I am happy that I did not have to endure the American school system, from all that i´ve heard it is not really nice.
 
Yep...i get into trouble in some countries because I am the victim of the dutch educational system: no respect for authority whatsoever. You are considered a failure if you conform.


Where did you get your education Dreamwalker?
 
Dream, what about Germany's censorship of most things related to the Nazis? I know that's kinda off the topic, but I've heard of the lead singers of two racist metal bands being imprisoned - one was out on parole, gave the salute, and was arrested here in the States, and is currently awaiting extradition. By and large, I think the way Germany's responded to the Holocaust has been admirable in terms of its honesty, especially in contrast with the denial in Japan, but when you're imprisoning people for expressing their beliefs, how is that helping people to think on their own and how is that not forcing people into a certain pattern?

(Side note: I've also heard Wolfenstein 3-D, this old FPS, has never been released in Germany, due to a preponderance of swastikas, Hitler portraits, and other Nazi paraphenalia. Know anything that about?)
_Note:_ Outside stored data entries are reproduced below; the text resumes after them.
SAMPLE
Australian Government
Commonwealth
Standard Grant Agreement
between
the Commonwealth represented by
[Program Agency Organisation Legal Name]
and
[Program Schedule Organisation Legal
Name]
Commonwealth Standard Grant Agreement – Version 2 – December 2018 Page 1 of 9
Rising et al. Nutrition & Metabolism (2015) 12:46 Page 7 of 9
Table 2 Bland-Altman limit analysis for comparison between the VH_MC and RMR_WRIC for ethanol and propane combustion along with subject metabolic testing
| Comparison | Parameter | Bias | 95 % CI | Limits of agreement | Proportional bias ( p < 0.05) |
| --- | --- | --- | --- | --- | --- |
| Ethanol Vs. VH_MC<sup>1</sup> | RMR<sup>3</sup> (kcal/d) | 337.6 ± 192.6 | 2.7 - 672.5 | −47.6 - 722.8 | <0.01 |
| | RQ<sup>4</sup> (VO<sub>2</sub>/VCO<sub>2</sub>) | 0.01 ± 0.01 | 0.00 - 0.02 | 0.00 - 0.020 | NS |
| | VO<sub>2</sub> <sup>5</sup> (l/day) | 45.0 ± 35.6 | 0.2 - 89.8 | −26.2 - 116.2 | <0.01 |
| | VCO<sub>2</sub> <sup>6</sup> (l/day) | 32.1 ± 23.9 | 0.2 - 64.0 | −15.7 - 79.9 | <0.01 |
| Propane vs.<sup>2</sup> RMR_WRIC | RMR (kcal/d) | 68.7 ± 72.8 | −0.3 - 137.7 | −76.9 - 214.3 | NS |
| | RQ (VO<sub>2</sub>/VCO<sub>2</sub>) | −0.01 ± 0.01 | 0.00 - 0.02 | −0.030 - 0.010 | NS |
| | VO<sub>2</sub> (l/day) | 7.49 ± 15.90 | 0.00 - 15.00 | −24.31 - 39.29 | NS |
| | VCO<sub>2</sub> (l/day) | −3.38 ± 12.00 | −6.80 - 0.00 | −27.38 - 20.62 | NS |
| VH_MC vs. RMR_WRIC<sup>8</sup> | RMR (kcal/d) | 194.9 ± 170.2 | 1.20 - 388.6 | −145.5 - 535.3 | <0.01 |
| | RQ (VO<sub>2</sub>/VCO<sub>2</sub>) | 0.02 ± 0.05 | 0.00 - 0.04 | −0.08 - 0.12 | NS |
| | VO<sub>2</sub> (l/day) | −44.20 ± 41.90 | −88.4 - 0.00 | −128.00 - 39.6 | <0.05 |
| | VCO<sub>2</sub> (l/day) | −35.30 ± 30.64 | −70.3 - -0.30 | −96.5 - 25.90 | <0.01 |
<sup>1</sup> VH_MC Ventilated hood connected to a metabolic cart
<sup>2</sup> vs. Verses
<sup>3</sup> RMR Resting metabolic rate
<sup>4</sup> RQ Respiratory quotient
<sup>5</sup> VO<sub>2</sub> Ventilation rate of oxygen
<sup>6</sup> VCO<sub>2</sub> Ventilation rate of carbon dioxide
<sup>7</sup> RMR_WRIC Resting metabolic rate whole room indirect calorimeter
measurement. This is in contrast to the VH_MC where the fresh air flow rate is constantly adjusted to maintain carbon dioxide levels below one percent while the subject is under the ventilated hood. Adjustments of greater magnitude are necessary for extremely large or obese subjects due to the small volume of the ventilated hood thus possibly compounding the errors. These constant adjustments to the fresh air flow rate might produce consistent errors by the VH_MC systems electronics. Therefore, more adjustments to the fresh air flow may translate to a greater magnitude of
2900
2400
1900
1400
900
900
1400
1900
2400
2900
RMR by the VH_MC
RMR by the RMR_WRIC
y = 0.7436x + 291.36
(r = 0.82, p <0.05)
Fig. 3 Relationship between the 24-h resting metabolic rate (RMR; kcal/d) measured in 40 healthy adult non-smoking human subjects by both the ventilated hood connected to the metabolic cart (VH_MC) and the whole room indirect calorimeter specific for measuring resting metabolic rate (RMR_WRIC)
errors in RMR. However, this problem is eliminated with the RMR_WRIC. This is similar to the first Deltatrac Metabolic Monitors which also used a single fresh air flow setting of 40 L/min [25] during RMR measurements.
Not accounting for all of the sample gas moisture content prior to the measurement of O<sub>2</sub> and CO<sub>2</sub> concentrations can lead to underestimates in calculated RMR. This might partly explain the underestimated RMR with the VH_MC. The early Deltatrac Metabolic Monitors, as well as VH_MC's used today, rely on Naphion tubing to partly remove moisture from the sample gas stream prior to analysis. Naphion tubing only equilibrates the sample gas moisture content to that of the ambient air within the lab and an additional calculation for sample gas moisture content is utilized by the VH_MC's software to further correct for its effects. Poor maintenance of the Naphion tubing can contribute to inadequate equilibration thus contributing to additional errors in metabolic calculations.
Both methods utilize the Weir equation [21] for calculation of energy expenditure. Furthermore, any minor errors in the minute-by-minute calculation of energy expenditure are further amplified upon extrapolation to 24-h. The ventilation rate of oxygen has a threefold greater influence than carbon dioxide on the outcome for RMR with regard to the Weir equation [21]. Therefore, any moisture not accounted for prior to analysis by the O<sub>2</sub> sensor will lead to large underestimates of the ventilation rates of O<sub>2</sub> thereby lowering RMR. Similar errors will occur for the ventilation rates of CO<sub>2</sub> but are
(Side, side note: Vidkun, the first name of Quisling, the Norwegian who served in the Nazi puppet government, has been banned in Norway.)
 
tiassa said:
Throwing your cap, shouting out to your friends, whatever
Yeah, they threatened us with that too. Part of our 'class gift' from the donations to the class government (forget what they called it) were boxes full of blowup volleyballs.

The only reason it was done is because they made a big stink out of it. Plus, you need something to do when you are sitting there for an hour with them just calling off names.